Malheureusement, de telles pathologies ont été observées par le passé dans la politique turque, mais il est curieux de constater que ni les effets éthiques et sociaux de cette question n'ont été suffisamment abordés, ni aucune mesure préventive n'a été envisagée. Pour donner un exemple d'histoires douloureuses du passé, on se souvient de ces anciens « gauchistes radicaux » qui ont fini par se transformer en propagandistes d'Özal. De tels comportements ne peuvent être défendus au nom de la liberté ou de l'épanouissement personnel, car pour que ces actes soient présentés comme ayant été faits au nom de la liberté, du développement personnel ou de l'évolution, il faudrait que des changements profonds aient eu lieu pendant la période écoulée pour justifier de telles transformations, et que ceux qui opèrent ces changements les expliquent avec une clarté telle que le peuple puisse les accepter.

En Turquie, une lutte politique très difficile est menée en sous-main au nom de la démocratie et des libertés. Cette lutte dépasse largement le cadre purement politique ; c'est presque une sorte de résistance nationale et de lutte pour la libération. En effet, si l'on regarde les 20 dernières années, la vente à vil prix d'institutions publiques puissantes et prestigieuses, alors sous l'emprise de l'impérialisme, et la mise en situation de faiblesse de l'État sur de nombreux sujets, sont peut-être conformes aux objectifs de l'impérialisme, mais ne sont pas conformes à l'intérêt national. Un autre point est que, contrairement à la première période des 23 ans de pouvoir, l'effondrement profond vécu lors de la seconde période est la preuve évidente que la politique qualifiée de « cause » n'est pas dans l'intérêt du peuple. Oui, nous avons créé des riches, mais nous avons rendu la majorité du peuple dépendante de l'aide. Oui, nous soutenons ceux qui sont devenus dépendants de l'aide par le biais de l'assistance sociale.
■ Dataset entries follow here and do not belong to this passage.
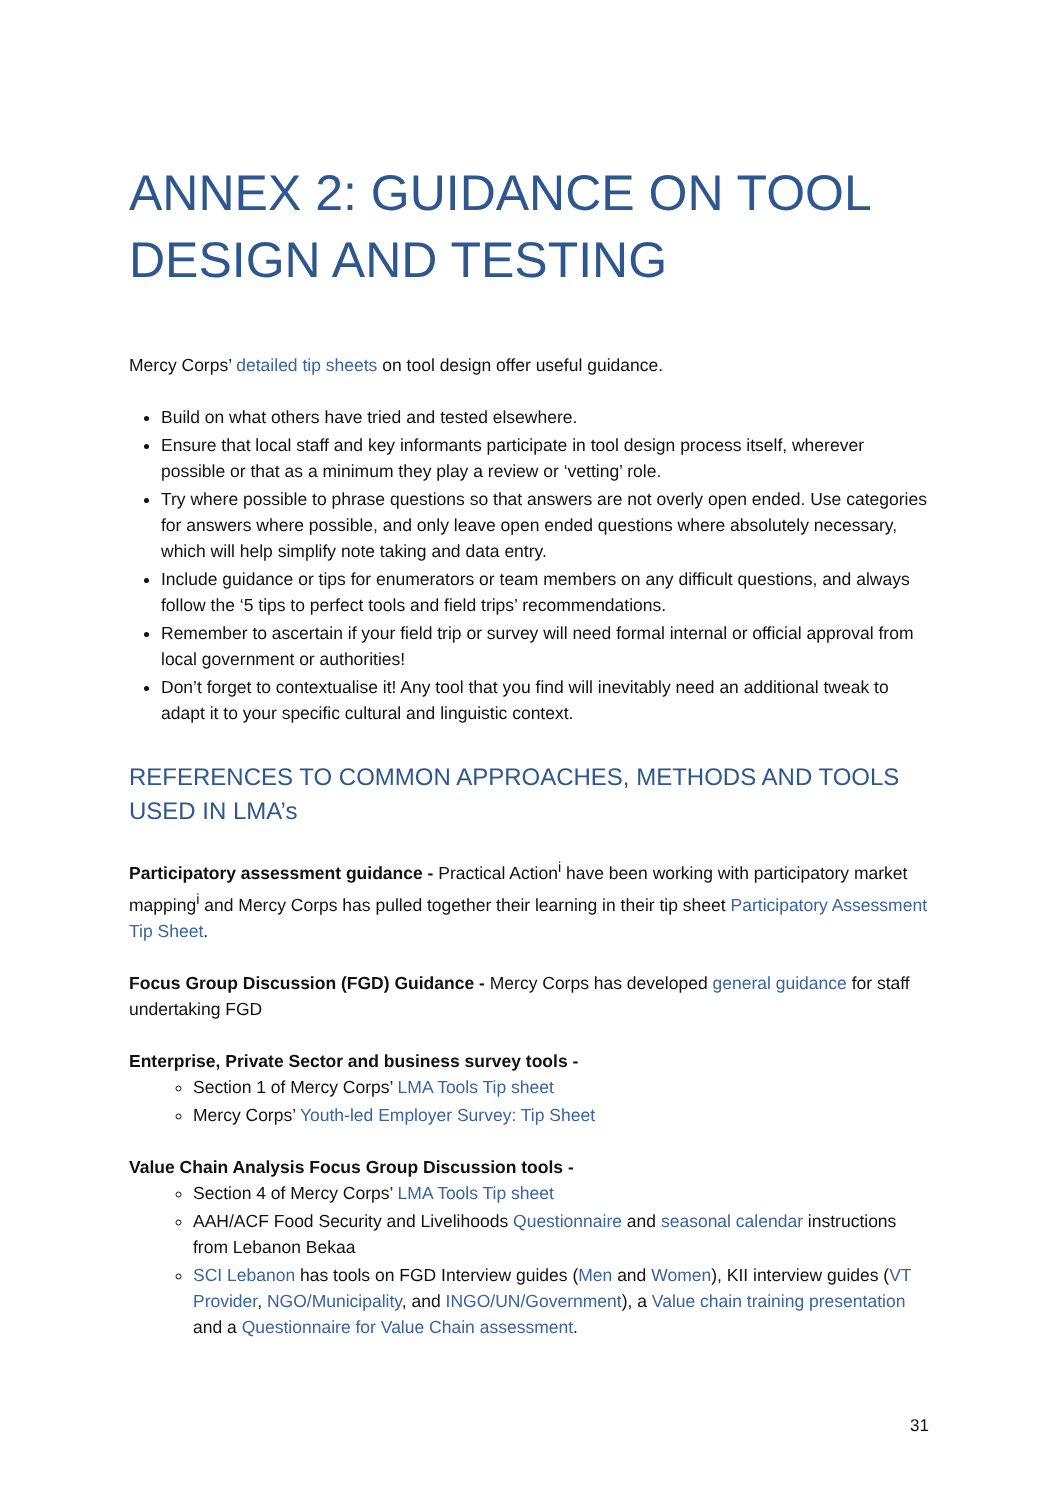ANNEX 2: GUIDANCE ON TOOL DESIGN AND TESTING
Mercy Corps’ detailed tip sheets on tool design offer useful guidance.
Build on what others have tried and tested elsewhere.
Ensure that local staff and key informants participate in tool design process itself, wherever possible or that as a minimum they play a review or ‘vetting’ role.
Try where possible to phrase questions so that answers are not overly open ended. Use categories for answers where possible, and only leave open ended questions where absolutely necessary, which will help simplify note taking and data entry.
Include guidance or tips for enumerators or team members on any difficult questions, and always follow the ‘5 tips to perfect tools and field trips’ recommendations.
Remember to ascertain if your field trip or survey will need formal internal or official approval from local government or authorities!
Don’t forget to contextualise it! Any tool that you find will inevitably need an additional tweak to adapt it to your specific cultural and linguistic context.
REFERENCES TO COMMON APPROACHES, METHODS AND TOOLS USED IN LMA’s
Participatory assessment guidance - Practical Action<sup>i</sup> have been working with participatory market mapping<sup>i</sup> and Mercy Corps has pulled together their learning in their tip sheet Participatory Assessment Tip Sheet.
Focus Group Discussion (FGD) Guidance - Mercy Corps has developed general guidance for staff undertaking FGD
Enterprise, Private Sector and business survey tools -
Section 1 of Mercy Corps’ LMA Tools Tip sheet
Mercy Corps’ Youth-led Employer Survey: Tip Sheet
Value Chain Analysis Focus Group Discussion tools -
Section 4 of Mercy Corps’ LMA Tools Tip sheet
AAH/ACF Food Security and Livelihoods Questionnaire and seasonal calendar instructions from Lebanon Bekaa
SCI Lebanon has tools on FGD Interview guides (Men and Women), KII interview guides (VT Provider, NGO/Municipality, and INGO/UN/Government), a Value chain training presentation and a Questionnaire for Value Chain assessment.
31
Cependant, la politique et le slogan « appauvrir et fournir un soutien » ne sont compatibles ni avec la démocratie, ni avec les droits de l'homme. L'enjeu n'est pas d'étendre l'aide sociale, mais d'éliminer le besoin d'aide sociale.

Maintenant, en tant qu'électeur, je demande à ceux qui changent de parti : pourquoi, alors que la première période de l'AKP était positive, nous sommes-nous enfoncés dans un tel bourbier de crise profonde lors de la dernière période ? Était-ce l'effet du programme du FMI lors de la première période ? Si la réponse est positive, ma première question sera la suivante : la Turquie doit-elle être gouvernée non pas par un parti politique, mais toujours par le FMI ? Ma deuxième question sera : l'effet des « ballons roses » de la première période pourrait-il être la cause de notre basculement dans la crise profonde de la seconde période ? Comment se fait-il qu'en 2017, avec le passage en grande pompe à un système présidentiel sans équivalent dans le monde, une telle crise soit vécue et que, malheureusement, on persiste dans ce système politique ? Il est certain que ceux qui changent de parti sans apporter de réponses convaincantes à ces questions à la société sont responsables devant l'histoire.